(Esplora il materiale)
(a) Nell'articolo sulla residenza artistica a Palazzo Vendramin Grimani, chi è la curatrice della mostra "Per non perdere il filo"?
(b) Prosegui l'articolo sulla residenza artistica a Palazzo Vendramin Grimani, ripartendo dopo l'ultima frase riportata.

(Testo fornito)
··········

È da poco iniziata a Venezia, a Palazzo Vendramin Grimani, la residenza artistica di Karine N’guyen Van Tham e Parul Thacker, due artiste ospitate dalla Fondazione dell’Albero d’Oro nella sua sede appena restaurata del palazzo di San Polo. Le loro opere, alcune delle quali site-specific per i magnifici ambienti del palazzo, saranno il fulcro di Per non perdere il filo. Karine N’guyen Van Tham – Parul Thacker, (dal 20 aprile a cura di Daniela Ferretti, Evento collaterale della 60/a Biennale d’arte).

N’guyen Van Tham (1988), francovietnamita che vive in Bretagna, e Thacker (1973), indiana di Mumbai, sono a Venezia per la prima volta e convivono fra loro in una residenza che prevede anche l’esposizione dei loro lavori recenti. Entrambe provenienti da una dimensione artigianale divenuta poi artistica hanno in comune una manualità spinta, quasi sperimentale che le porta a dare valore oltre che all’opera in sé al processo che la genera.

Karine N’guyen Van Tham è bambina quando chiede alla madre di poter spostare la veste blu di un familiare appena scomparso. Racconta che il suo lavoro forse è iniziato allora. La madre glielo proibisce, perché, le dice, la veste per ora deve restare lì, ferma. Da quel momento si fa strada in lei la riflessione e la visione potenziale di cosa possa essere un vestito che nel quotidiano è solo un elemento che ci protegge e che ci dà un’identità. Ne scopre la dimensione sacra, è visibile e si tocca ma ha anche valore invisibile dato dal prolungamento dell’essere che lo ha abitato: la memoria, l’odore, la forma, la vita di chi lo ha posseduto, di chi lo ha vissuto.

··········

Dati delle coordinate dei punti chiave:
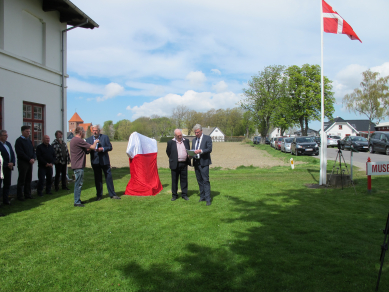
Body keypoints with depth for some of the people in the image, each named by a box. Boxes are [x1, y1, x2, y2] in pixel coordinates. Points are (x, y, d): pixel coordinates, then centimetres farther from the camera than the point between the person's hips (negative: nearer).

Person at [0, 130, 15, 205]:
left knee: (7, 184, 11)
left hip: (9, 167, 7)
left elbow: (12, 154, 13)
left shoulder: (8, 144, 14)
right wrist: (7, 164, -12)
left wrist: (12, 163, -2)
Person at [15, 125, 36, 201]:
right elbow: (20, 153, -15)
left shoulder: (29, 140, 16)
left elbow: (33, 151, 16)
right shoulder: (19, 141, -8)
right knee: (21, 180, -1)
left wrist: (33, 158, -2)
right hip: (22, 163, -7)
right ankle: (19, 196, 7)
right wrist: (29, 159, -15)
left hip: (30, 162, 7)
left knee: (28, 179, 10)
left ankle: (27, 194, 18)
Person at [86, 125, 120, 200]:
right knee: (98, 179, 8)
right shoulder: (89, 139, 6)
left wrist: (102, 149, -19)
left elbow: (110, 147, -2)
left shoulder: (105, 137, 2)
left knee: (109, 177, 3)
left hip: (105, 161, -1)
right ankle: (99, 195, 18)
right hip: (95, 162, 1)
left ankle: (112, 194, 11)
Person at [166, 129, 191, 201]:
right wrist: (172, 159, 5)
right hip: (175, 164, -2)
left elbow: (188, 151, 18)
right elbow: (168, 152, 7)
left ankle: (184, 194, 16)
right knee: (174, 180, 5)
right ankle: (174, 195, 15)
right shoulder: (170, 142, -1)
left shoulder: (186, 141, 9)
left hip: (184, 164, 2)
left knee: (184, 179, 6)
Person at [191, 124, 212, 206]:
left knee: (206, 180, -8)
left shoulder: (207, 138, -1)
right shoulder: (194, 140, 18)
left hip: (204, 162, -6)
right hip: (196, 162, 6)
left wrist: (200, 151, -24)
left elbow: (209, 149, -11)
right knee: (199, 180, 10)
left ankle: (208, 199, -6)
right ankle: (202, 196, 19)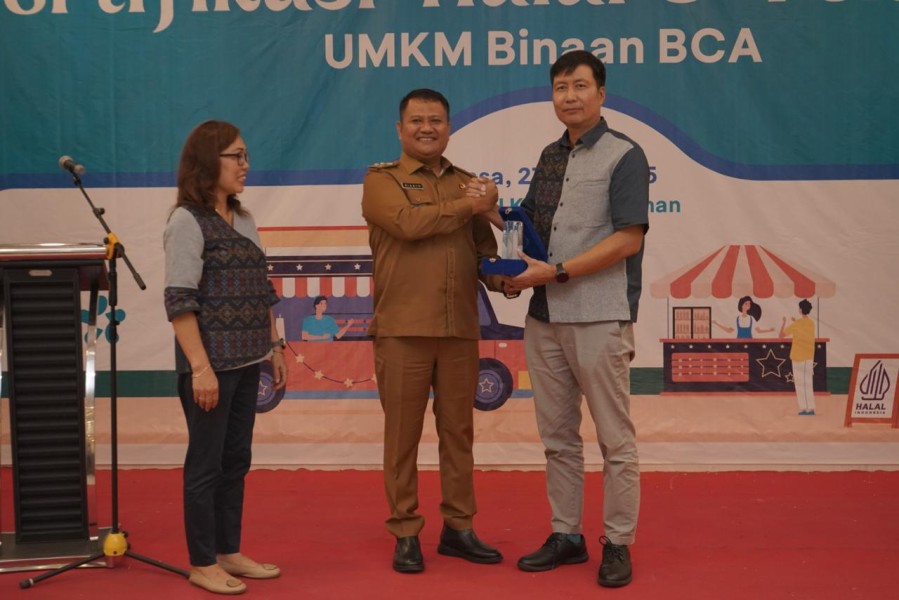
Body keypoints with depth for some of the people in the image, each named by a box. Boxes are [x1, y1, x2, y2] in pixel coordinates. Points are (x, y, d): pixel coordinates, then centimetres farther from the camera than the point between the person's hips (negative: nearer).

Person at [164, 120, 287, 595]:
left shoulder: (244, 221, 13)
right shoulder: (187, 222, -10)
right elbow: (180, 301, -16)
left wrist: (274, 348, 14)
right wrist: (200, 367, -21)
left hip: (246, 362, 7)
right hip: (210, 363, -7)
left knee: (236, 461, 13)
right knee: (206, 464, 1)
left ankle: (228, 552, 23)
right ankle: (203, 564, 11)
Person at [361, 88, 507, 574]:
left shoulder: (468, 184, 16)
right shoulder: (381, 180, 2)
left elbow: (484, 248, 15)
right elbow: (408, 223, -17)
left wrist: (503, 278, -6)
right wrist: (468, 206, -9)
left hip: (460, 329, 4)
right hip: (402, 329, -4)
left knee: (459, 432, 9)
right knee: (402, 435, 3)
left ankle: (458, 528, 21)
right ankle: (405, 534, 13)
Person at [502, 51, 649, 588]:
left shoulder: (624, 155, -6)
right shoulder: (551, 157, 16)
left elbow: (629, 238, -14)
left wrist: (556, 271, -16)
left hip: (599, 319, -7)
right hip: (544, 317, 7)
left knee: (615, 439, 1)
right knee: (558, 437, 12)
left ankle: (618, 544, 10)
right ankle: (566, 535, 22)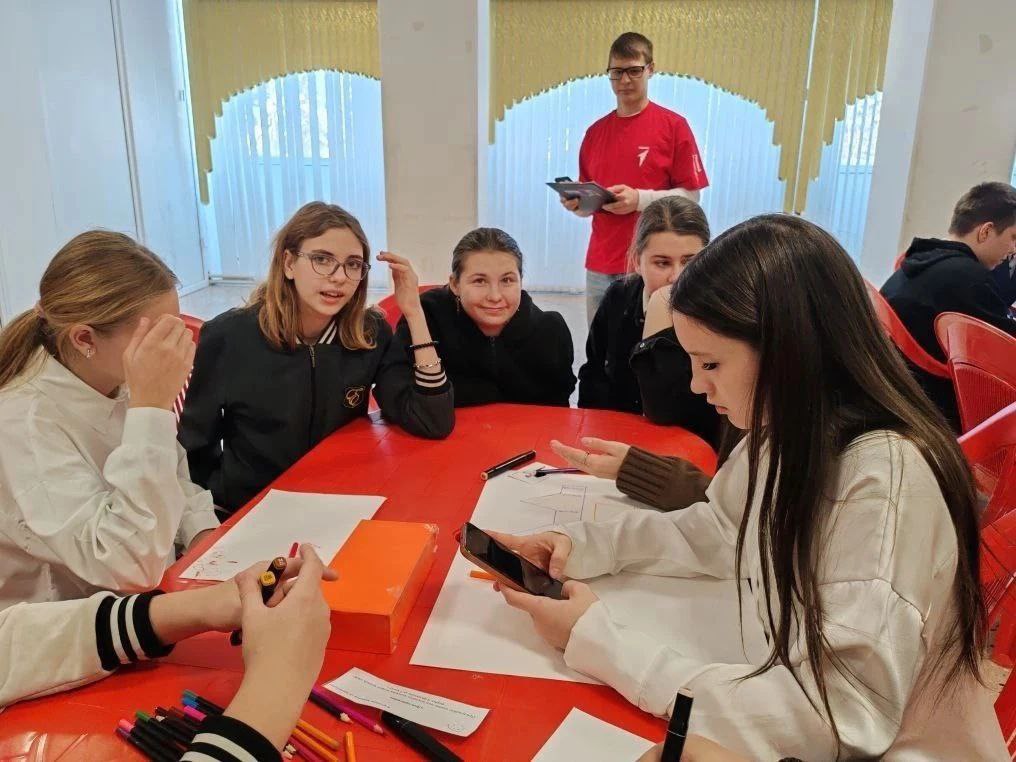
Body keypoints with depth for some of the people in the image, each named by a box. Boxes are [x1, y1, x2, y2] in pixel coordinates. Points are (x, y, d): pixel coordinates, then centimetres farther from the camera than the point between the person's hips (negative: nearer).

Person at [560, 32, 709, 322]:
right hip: (599, 266, 4)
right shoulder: (595, 132, 11)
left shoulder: (673, 125, -3)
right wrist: (578, 202, -5)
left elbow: (691, 195, -5)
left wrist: (640, 199, -18)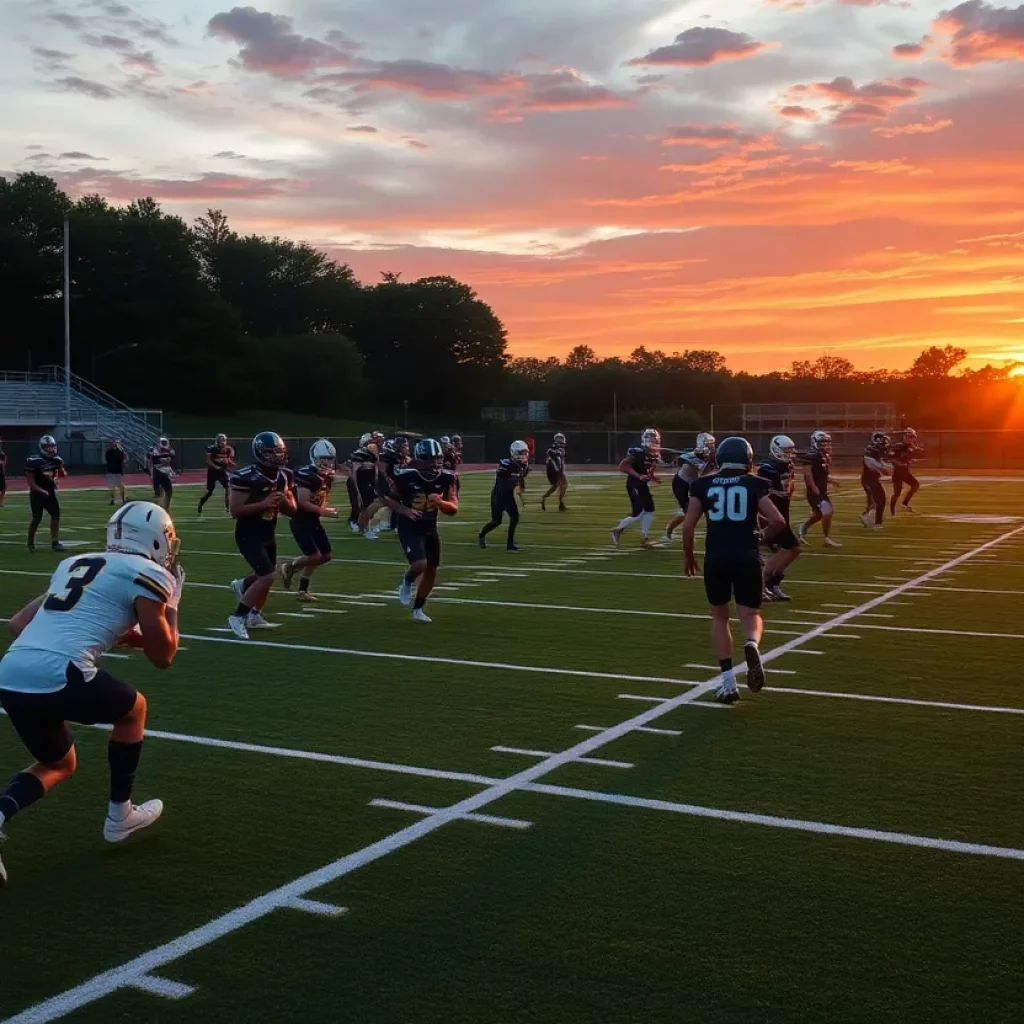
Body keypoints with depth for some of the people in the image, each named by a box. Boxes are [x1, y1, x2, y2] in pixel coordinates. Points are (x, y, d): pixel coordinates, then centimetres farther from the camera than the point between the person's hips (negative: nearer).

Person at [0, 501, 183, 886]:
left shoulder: (75, 563, 26)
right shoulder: (148, 575, 6)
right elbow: (162, 656, 11)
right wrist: (171, 604, 26)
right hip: (56, 675, -6)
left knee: (59, 763, 28)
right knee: (134, 709, 25)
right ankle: (120, 815, 31)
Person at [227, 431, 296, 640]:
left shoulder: (283, 476, 2)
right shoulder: (245, 477, -20)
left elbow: (292, 511, 8)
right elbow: (234, 511, -21)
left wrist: (283, 501, -14)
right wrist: (263, 504, -28)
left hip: (269, 534, 8)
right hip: (248, 534, -8)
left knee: (263, 576, 16)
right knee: (267, 577, -17)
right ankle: (238, 616, -3)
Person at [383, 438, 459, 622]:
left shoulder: (446, 477, -9)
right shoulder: (405, 475, -20)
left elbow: (453, 509, -4)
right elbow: (388, 498, -6)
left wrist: (440, 502, -25)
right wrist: (405, 510, -21)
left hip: (430, 528, 5)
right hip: (409, 527, -5)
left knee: (431, 571, 10)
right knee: (420, 565, -24)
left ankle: (418, 609, 30)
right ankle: (407, 582, 13)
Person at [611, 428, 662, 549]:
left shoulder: (655, 455, 7)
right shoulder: (638, 453, -19)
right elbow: (622, 466, -22)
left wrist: (654, 477, 0)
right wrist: (639, 476, -26)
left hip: (643, 485, 9)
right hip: (634, 484, -9)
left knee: (650, 511, 7)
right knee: (639, 514, -11)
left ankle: (644, 538, 13)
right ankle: (618, 530, 6)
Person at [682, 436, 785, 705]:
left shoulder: (704, 485, 7)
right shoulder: (754, 484, 5)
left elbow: (688, 526, 4)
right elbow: (778, 521, -2)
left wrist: (688, 555, 20)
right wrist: (762, 537, 18)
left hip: (716, 557, 1)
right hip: (746, 556, -1)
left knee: (719, 616, 19)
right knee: (750, 615, 13)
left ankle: (728, 682, 12)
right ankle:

··········

(Sezione risposte)
(a) Daniela Ferretti.

(b)
«Per non perdere il filo», Karine N’guyen Van Tham, Fondazione dell’Albero d’oro, © Andrea Avezzù

Scopre poi, N’guyen Van Tham, che lo stesso vale per oggetti sui quali l’impronta umana, ma anche del tempo, si sedimentano. I lavori diventano sorta di materassi artigianali sui quali le mani operano senza sosta. Tinge (con colori naturali), dipana e ricama, li modella come fossero sculture, impuntura gli strati con piccoli punti radi ma regolari, fermando così la lana all’interno. Lana che, dalla Bretagna dove ha l’atelier, «proviene – racconta – da animali che fanno una buona vita, senza sofferenza. Anche nella materia c’è memoria: l’odore forte della lana, le impurità, l’untuosità ce lo ricordano». Il sacro è qui anche nella danza di movimenti necessari per trasformare la materia.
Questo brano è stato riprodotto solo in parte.